Exercise:
Swap every "Script Host" in the material below for "Script Owner" and reproduce it with no other changes.

Dataset items

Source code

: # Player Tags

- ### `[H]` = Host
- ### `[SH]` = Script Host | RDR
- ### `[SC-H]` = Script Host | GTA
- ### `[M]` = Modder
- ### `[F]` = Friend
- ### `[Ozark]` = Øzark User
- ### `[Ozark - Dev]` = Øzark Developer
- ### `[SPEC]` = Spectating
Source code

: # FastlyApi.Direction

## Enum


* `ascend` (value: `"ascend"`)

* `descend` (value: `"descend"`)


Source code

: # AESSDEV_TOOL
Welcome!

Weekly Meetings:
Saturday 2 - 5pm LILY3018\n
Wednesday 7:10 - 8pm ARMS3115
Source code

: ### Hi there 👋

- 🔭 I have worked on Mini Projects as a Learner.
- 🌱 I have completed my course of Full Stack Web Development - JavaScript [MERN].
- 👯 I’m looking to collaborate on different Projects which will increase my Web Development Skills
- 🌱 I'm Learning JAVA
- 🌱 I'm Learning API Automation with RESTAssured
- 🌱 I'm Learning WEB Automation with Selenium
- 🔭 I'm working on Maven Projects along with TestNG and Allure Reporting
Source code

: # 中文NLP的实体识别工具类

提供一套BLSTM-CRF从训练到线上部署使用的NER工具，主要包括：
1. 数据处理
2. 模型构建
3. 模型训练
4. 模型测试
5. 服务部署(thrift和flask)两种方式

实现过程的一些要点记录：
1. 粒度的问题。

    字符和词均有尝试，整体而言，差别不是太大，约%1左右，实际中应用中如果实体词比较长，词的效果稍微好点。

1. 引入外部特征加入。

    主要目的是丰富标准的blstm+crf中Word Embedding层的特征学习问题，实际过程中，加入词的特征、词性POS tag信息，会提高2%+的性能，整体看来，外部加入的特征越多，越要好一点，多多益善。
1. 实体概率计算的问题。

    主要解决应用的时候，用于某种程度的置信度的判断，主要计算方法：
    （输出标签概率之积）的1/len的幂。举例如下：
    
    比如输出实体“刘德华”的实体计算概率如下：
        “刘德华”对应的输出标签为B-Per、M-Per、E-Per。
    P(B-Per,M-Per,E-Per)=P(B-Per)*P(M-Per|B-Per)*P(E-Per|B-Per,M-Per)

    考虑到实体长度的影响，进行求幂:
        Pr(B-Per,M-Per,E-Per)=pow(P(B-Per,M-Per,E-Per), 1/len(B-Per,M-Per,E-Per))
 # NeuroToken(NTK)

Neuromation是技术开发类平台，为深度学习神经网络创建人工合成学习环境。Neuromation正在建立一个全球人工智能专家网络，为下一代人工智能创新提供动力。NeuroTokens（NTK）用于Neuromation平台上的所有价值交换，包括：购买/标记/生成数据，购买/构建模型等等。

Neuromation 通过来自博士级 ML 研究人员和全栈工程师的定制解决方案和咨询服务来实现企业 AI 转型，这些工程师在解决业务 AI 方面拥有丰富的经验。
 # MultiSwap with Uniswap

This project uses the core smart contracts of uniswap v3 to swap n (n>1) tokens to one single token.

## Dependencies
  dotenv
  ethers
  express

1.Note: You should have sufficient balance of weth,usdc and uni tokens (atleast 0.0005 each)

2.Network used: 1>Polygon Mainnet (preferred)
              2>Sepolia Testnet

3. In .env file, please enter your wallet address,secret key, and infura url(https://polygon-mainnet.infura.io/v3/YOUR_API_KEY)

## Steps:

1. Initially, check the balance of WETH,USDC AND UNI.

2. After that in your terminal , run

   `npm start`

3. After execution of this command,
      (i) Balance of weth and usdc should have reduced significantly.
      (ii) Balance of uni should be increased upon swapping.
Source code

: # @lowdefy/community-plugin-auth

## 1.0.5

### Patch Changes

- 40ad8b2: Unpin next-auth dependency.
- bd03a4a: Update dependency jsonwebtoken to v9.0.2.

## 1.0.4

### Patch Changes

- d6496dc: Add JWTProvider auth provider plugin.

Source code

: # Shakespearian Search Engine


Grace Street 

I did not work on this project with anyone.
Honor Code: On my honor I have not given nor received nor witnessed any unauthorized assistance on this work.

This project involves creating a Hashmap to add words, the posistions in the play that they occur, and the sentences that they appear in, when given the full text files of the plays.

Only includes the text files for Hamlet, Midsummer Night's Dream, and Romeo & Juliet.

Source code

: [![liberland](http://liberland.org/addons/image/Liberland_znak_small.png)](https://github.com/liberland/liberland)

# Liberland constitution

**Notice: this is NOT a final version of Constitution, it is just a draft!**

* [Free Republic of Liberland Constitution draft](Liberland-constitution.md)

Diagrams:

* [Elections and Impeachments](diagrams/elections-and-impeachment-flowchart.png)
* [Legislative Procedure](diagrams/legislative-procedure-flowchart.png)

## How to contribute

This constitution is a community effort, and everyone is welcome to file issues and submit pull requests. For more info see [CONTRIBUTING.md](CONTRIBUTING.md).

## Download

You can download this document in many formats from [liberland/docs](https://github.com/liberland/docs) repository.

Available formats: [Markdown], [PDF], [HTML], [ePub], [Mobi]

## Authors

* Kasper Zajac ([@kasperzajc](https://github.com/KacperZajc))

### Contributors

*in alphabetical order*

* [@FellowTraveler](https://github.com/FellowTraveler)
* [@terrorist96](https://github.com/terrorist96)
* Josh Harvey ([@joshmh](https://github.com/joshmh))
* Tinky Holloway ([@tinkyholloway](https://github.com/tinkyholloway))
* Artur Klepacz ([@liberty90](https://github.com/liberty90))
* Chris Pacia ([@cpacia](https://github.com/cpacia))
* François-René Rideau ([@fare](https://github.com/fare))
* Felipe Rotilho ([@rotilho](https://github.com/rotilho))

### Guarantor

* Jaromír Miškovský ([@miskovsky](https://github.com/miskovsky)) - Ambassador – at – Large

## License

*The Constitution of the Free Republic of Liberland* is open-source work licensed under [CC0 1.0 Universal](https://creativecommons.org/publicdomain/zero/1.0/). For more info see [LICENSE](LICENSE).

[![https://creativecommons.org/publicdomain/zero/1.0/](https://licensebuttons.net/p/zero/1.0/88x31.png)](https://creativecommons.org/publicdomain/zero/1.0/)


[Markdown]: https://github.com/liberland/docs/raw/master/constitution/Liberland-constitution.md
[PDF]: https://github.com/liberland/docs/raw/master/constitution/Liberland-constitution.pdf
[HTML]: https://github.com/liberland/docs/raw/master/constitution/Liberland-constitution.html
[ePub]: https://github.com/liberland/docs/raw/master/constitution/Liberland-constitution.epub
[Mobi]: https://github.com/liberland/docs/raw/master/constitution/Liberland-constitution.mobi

Result for this task:
Source code

: # Player Tags

- ### `[H]` = Host
- ### `[SH]` = Script Owner | RDR
- ### `[SC-H]` = Script Owner | GTA
- ### `[M]` = Modder
- ### `[F]` = Friend
- ### `[Ozark]` = Øzark User
- ### `[Ozark - Dev]` = Øzark Developer
- ### `[SPEC]` = Spectating
Source code

: # FastlyApi.Direction

## Enum


* `ascend` (value: `"ascend"`)

* `descend` (value: `"descend"`)


Source code

: # AESSDEV_TOOL
Welcome!

Weekly Meetings:
Saturday 2 - 5pm LILY3018\n
Wednesday 7:10 - 8pm ARMS3115
Source code

: ### Hi there 👋

- 🔭 I have worked on Mini Projects as a Learner.
- 🌱 I have completed my course of Full Stack Web Development - JavaScript [MERN].
- 👯 I’m looking to collaborate on different Projects which will increase my Web Development Skills
- 🌱 I'm Learning JAVA
- 🌱 I'm Learning API Automation with RESTAssured
- 🌱 I'm Learning WEB Automation with Selenium
- 🔭 I'm working on Maven Projects along with TestNG and Allure Reporting
Source code

: # 中文NLP的实体识别工具类

提供一套BLSTM-CRF从训练到线上部署使用的NER工具，主要包括：
1. 数据处理
2. 模型构建
3. 模型训练
4. 模型测试
5. 服务部署(thrift和flask)两种方式

实现过程的一些要点记录：
1. 粒度的问题。

    字符和词均有尝试，整体而言，差别不是太大，约%1左右，实际中应用中如果实体词比较长，词的效果稍微好点。

1. 引入外部特征加入。

    主要目的是丰富标准的blstm+crf中Word Embedding层的特征学习问题，实际过程中，加入词的特征、词性POS tag信息，会提高2%+的性能，整体看来，外部加入的特征越多，越要好一点，多多益善。
1. 实体概率计算的问题。

    主要解决应用的时候，用于某种程度的置信度的判断，主要计算方法：
    （输出标签概率之积）的1/len的幂。举例如下：
    
    比如输出实体“刘德华”的实体计算概率如下：
        “刘德华”对应的输出标签为B-Per、M-Per、E-Per。
    P(B-Per,M-Per,E-Per)=P(B-Per)*P(M-Per|B-Per)*P(E-Per|B-Per,M-Per)

    考虑到实体长度的影响，进行求幂:
        Pr(B-Per,M-Per,E-Per)=pow(P(B-Per,M-Per,E-Per), 1/len(B-Per,M-Per,E-Per))
 # NeuroToken(NTK)

Neuromation是技术开发类平台，为深度学习神经网络创建人工合成学习环境。Neuromation正在建立一个全球人工智能专家网络，为下一代人工智能创新提供动力。NeuroTokens（NTK）用于Neuromation平台上的所有价值交换，包括：购买/标记/生成数据，购买/构建模型等等。

Neuromation 通过来自博士级 ML 研究人员和全栈工程师的定制解决方案和咨询服务来实现企业 AI 转型，这些工程师在解决业务 AI 方面拥有丰富的经验。
 # MultiSwap with Uniswap

This project uses the core smart contracts of uniswap v3 to swap n (n>1) tokens to one single token.

## Dependencies
  dotenv
  ethers
  express

1.Note: You should have sufficient balance of weth,usdc and uni tokens (atleast 0.0005 each)

2.Network used: 1>Polygon Mainnet (preferred)
              2>Sepolia Testnet

3. In .env file, please enter your wallet address,secret key, and infura url(https://polygon-mainnet.infura.io/v3/YOUR_API_KEY)

## Steps:

1. Initially, check the balance of WETH,USDC AND UNI.

2. After that in your terminal , run

   `npm start`

3. After execution of this command,
      (i) Balance of weth and usdc should have reduced significantly.
      (ii) Balance of uni should be increased upon swapping.
Source code

: # @lowdefy/community-plugin-auth

## 1.0.5

### Patch Changes

- 40ad8b2: Unpin next-auth dependency.
- bd03a4a: Update dependency jsonwebtoken to v9.0.2.

## 1.0.4

### Patch Changes

- d6496dc: Add JWTProvider auth provider plugin.

Source code

: # Shakespearian Search Engine


Grace Street 

I did not work on this project with anyone.
Honor Code: On my honor I have not given nor received nor witnessed any unauthorized assistance on this work.

This project involves creating a Hashmap to add words, the posistions in the play that they occur, and the sentences that they appear in, when given the full text files of the plays.

Only includes the text files for Hamlet, Midsummer Night's Dream, and Romeo & Juliet.

Source code

: [![liberland](http://liberland.org/addons/image/Liberland_znak_small.png)](https://github.com/liberland/liberland)

# Liberland constitution

**Notice: this is NOT a final version of Constitution, it is just a draft!**

* [Free Republic of Liberland Constitution draft](Liberland-constitution.md)

Diagrams:

* [Elections and Impeachments](diagrams/elections-and-impeachment-flowchart.png)
* [Legislative Procedure](diagrams/legislative-procedure-flowchart.png)

## How to contribute

This constitution is a community effort, and everyone is welcome to file issues and submit pull requests. For more info see [CONTRIBUTING.md](CONTRIBUTING.md).

## Download

You can download this document in many formats from [liberland/docs](https://github.com/liberland/docs) repository.

Available formats: [Markdown], [PDF], [HTML], [ePub], [Mobi]

## Authors

* Kasper Zajac ([@kasperzajc](https://github.com/KacperZajc))

### Contributors

*in alphabetical order*

* [@FellowTraveler](https://github.com/FellowTraveler)
* [@terrorist96](https://github.com/terrorist96)
* Josh Harvey ([@joshmh](https://github.com/joshmh))
* Tinky Holloway ([@tinkyholloway](https://github.com/tinkyholloway))
* Artur Klepacz ([@liberty90](https://github.com/liberty90))
* Chris Pacia ([@cpacia](https://github.com/cpacia))
* François-René Rideau ([@fare](https://github.com/fare))
* Felipe Rotilho ([@rotilho](https://github.com/rotilho))

### Guarantor

* Jaromír Miškovský ([@miskovsky](https://github.com/miskovsky)) - Ambassador – at – Large

## License

*The Constitution of the Free Republic of Liberland* is open-source work licensed under [CC0 1.0 Universal](https://creativecommons.org/publicdomain/zero/1.0/). For more info see [LICENSE](LICENSE).

[![https://creativecommons.org/publicdomain/zero/1.0/](https://licensebuttons.net/p/zero/1.0/88x31.png)](https://creativecommons.org/publicdomain/zero/1.0/)


[Markdown]: https://github.com/liberland/docs/raw/master/constitution/Liberland-constitution.md
[PDF]: https://github.com/liberland/docs/raw/master/constitution/Liberland-constitution.pdf
[HTML]: https://github.com/liberland/docs/raw/master/constitution/Liberland-constitution.html
[ePub]: https://github.com/liberland/docs/raw/master/constitution/Liberland-constitution.epub
[Mobi]: https://github.com/liberland/docs/raw/master/constitution/Liberland-constitution.mobi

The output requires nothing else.